==== Passage ====

Instead, Trump made use of an abusive tax shelter that Congress soon closed to newcomers. Like magic, the tax shelter converted what should have been a tax bill of about $360 million into future tax breaks. Ten years later, on his 2005 return, Trump was still saving tax dollars thanks to that tax shelter. Trump has refused to release his tax returns.
A Dual-Tax System
To understand the Trump tax returns it’s important to realize that America has two income tax systems. The regular income tax was supplemented by a parallel tax system, signed into law by President Ronald Reagan in 1986, called the Alternative Minimum Tax or AMT.
How these two systems interact is central to understanding the Trumps’ taxes.
Viewed in terms of the regular federal income tax system, here is what Trump did:
Trump reported $152.7 million of income. He also reported $103.2 million of negative income, the remainder of the roughly $918 million tax shelter he bought in 1995. That deal was disclosed earlier in three summary pages of his 1995 Connecticut, New York and New Jersey state income-tax returns.
That Trump had only $103 million of his $918 million tax shelter left in 2005 also tells us something about his past income. Using up the other $815 million of negative income in the tax shelter indicates that he earned an average of $81.5 million annually during the 10 years from 1995 through 2004.
Deducting the negative income lowered Trump’s adjusted gross income or AGI to $48.6 million. AGI is the last figure on the bottom of the front page of a federal tax return.
From that, the Trumps took $17 million in itemized deductions, which are not specified. That left $31.6 million of taxable income.
The Trumps paid just $5.3 million of regular federal income tax. Measured against their cash income of almost $153 million their federal income tax rate was 3.48%.
That figure is slightly lower than the tax rate paid by the poorest half of Americans. The half of taxpayers whose income was less than $33,485 that year paid 3.51% of their money in federal income taxes.
Caught by the AMT
Trump’s total federal tax bill was larger, though, because of the Alternative Minimum Tax or AMT.
The President, in writing, has called for eliminating the Alternative Minimum Tax. Now we know one reason why—he lives like a king, but wants to pay taxes like a Walmart cashier.

==== Given data ====

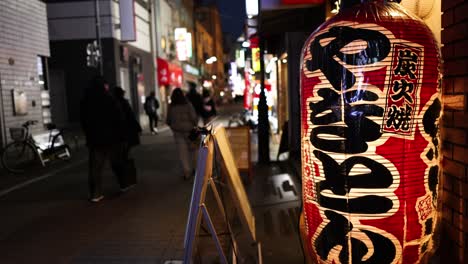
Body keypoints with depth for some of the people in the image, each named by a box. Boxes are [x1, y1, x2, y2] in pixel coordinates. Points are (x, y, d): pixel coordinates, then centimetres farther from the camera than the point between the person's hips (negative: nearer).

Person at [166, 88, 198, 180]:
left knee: (182, 152, 3)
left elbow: (168, 121, 3)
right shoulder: (188, 105, -11)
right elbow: (194, 118, -12)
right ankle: (190, 168, 25)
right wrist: (195, 125, 8)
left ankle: (187, 172, -1)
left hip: (177, 132, 1)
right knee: (191, 149, 17)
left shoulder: (170, 107, -4)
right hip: (189, 130, -1)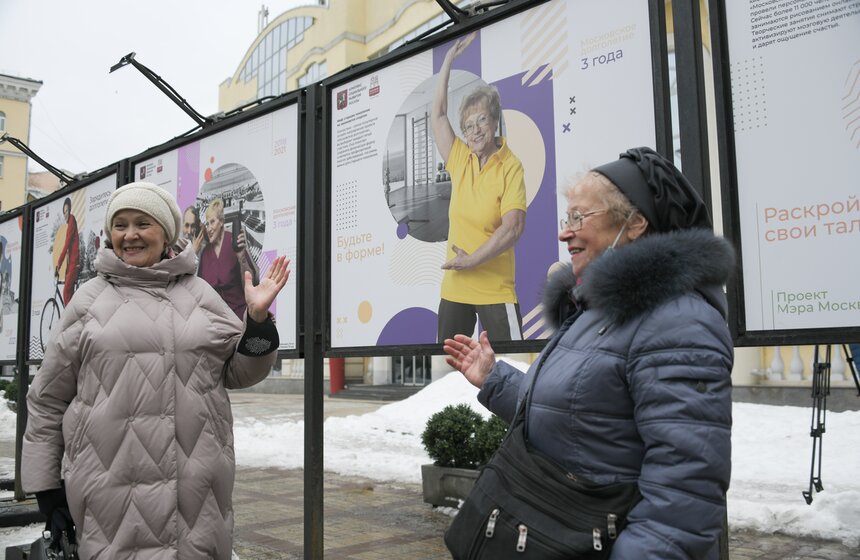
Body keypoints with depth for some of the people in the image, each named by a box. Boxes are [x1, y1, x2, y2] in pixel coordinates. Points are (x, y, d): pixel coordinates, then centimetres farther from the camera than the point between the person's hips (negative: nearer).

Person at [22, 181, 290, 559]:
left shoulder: (199, 293, 10)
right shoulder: (90, 299, 7)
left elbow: (238, 372, 12)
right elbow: (48, 398, 10)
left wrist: (258, 317, -5)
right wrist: (45, 484, 8)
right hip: (112, 487, -1)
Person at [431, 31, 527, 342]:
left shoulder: (510, 167, -8)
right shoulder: (460, 159, 8)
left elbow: (513, 227, -17)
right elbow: (437, 116, 13)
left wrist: (472, 260, -16)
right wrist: (448, 61, 12)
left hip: (495, 289, -5)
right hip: (454, 286, 6)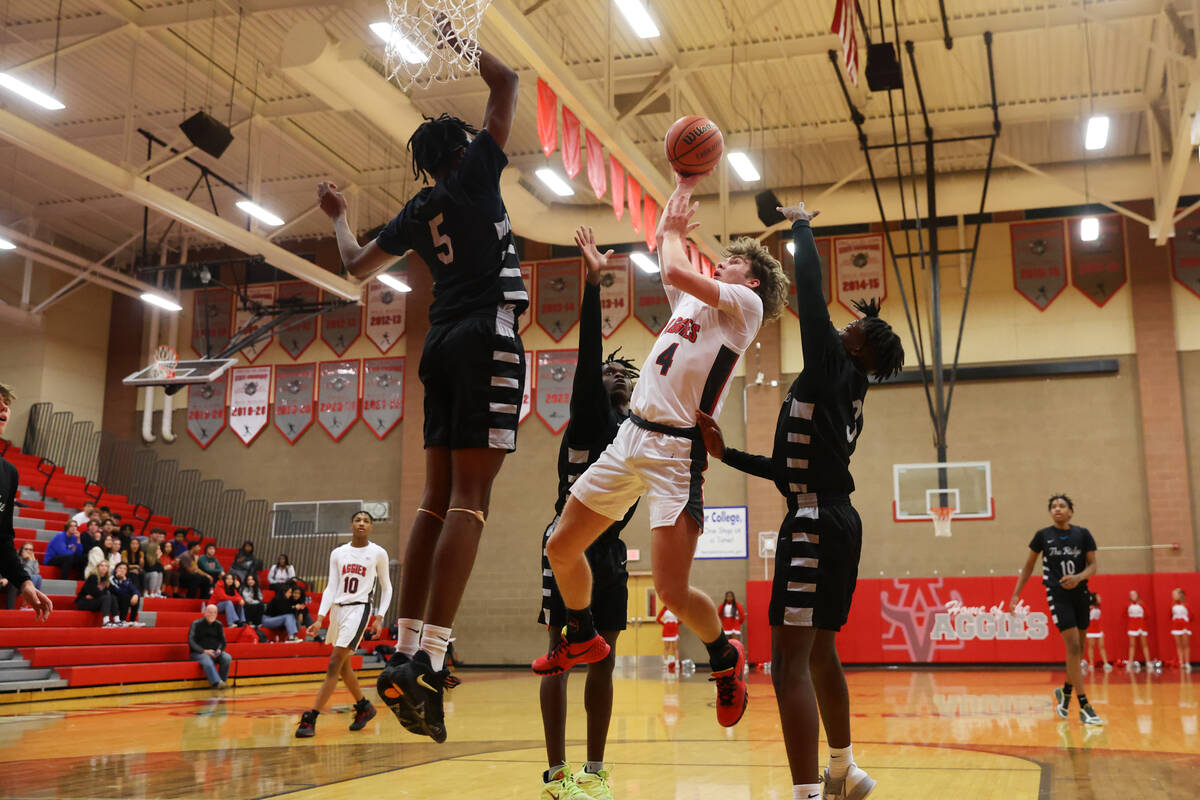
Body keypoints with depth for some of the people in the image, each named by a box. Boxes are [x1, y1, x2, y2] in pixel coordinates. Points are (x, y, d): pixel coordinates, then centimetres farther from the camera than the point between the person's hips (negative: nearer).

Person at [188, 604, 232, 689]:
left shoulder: (218, 625, 12)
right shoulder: (196, 624, 0)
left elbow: (222, 641, 12)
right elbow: (191, 642, -9)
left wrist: (219, 650, -12)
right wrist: (204, 651, -22)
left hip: (215, 652, 4)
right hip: (198, 653, -4)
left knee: (227, 658, -27)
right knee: (207, 660, -38)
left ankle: (222, 681, -21)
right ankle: (217, 682, -50)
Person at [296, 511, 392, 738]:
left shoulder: (378, 553, -1)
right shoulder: (338, 553, 7)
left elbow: (386, 587, 6)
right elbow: (331, 587, 5)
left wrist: (379, 618, -4)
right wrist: (320, 618, -6)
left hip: (359, 609, -6)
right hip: (337, 609, 6)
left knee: (334, 663, -15)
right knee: (343, 665, 15)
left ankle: (310, 719, -15)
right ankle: (364, 707, 35)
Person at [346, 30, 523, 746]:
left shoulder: (418, 211, 18)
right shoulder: (474, 172, 3)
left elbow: (358, 264, 28)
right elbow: (507, 83, 4)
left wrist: (339, 215, 46)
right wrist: (462, 42, 19)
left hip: (444, 342, 7)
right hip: (486, 339, -7)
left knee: (439, 498, 7)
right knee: (469, 498, -14)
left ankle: (406, 654, 3)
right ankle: (429, 663, -22)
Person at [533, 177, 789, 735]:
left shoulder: (747, 303, -1)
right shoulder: (693, 299, 21)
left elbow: (675, 270, -14)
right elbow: (669, 253, 34)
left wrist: (672, 231, 5)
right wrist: (684, 186, 29)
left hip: (677, 449, -8)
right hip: (630, 436, 8)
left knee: (672, 592, -15)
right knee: (561, 549, 12)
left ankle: (725, 657, 15)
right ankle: (583, 641, 37)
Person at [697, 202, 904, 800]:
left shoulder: (832, 368, -5)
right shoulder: (845, 392, 21)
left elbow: (811, 292, -6)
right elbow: (791, 469, 24)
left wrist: (801, 226, 10)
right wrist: (728, 455, 23)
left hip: (815, 524, -10)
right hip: (834, 521, 10)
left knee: (790, 661, -13)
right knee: (820, 655, 21)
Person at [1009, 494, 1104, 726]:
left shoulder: (1083, 534, 2)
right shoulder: (1043, 536, -1)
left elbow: (1092, 565, 0)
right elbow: (1028, 567, 7)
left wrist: (1078, 577, -22)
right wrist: (1016, 594, 4)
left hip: (1080, 594, 3)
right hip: (1057, 595, -3)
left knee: (1079, 649, 11)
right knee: (1073, 647, -12)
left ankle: (1065, 693, 34)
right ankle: (1084, 707, -13)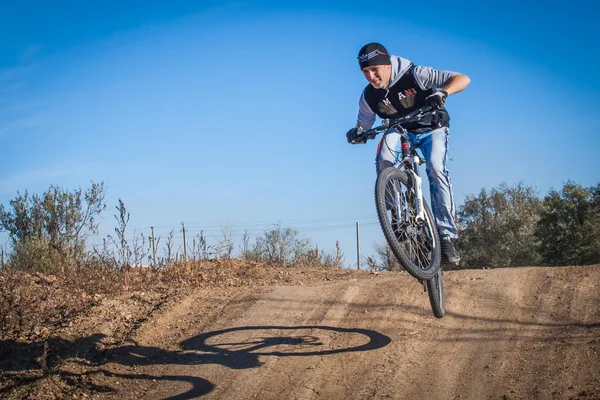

====

Answer these from the passage on Trump's taxes:
(a) Which president signed the Alternative Minimum Tax into law, and in what year?
(b) How much taxable income was left after the Trumps took their itemized deductions?
(c) What percentage of their money did taxpayers with income under $33,485 pay in federal income taxes that year?

Answer =
(a) Ronald Reagan, in 1986.
(b) $31.6 million.
(c) 3.51%.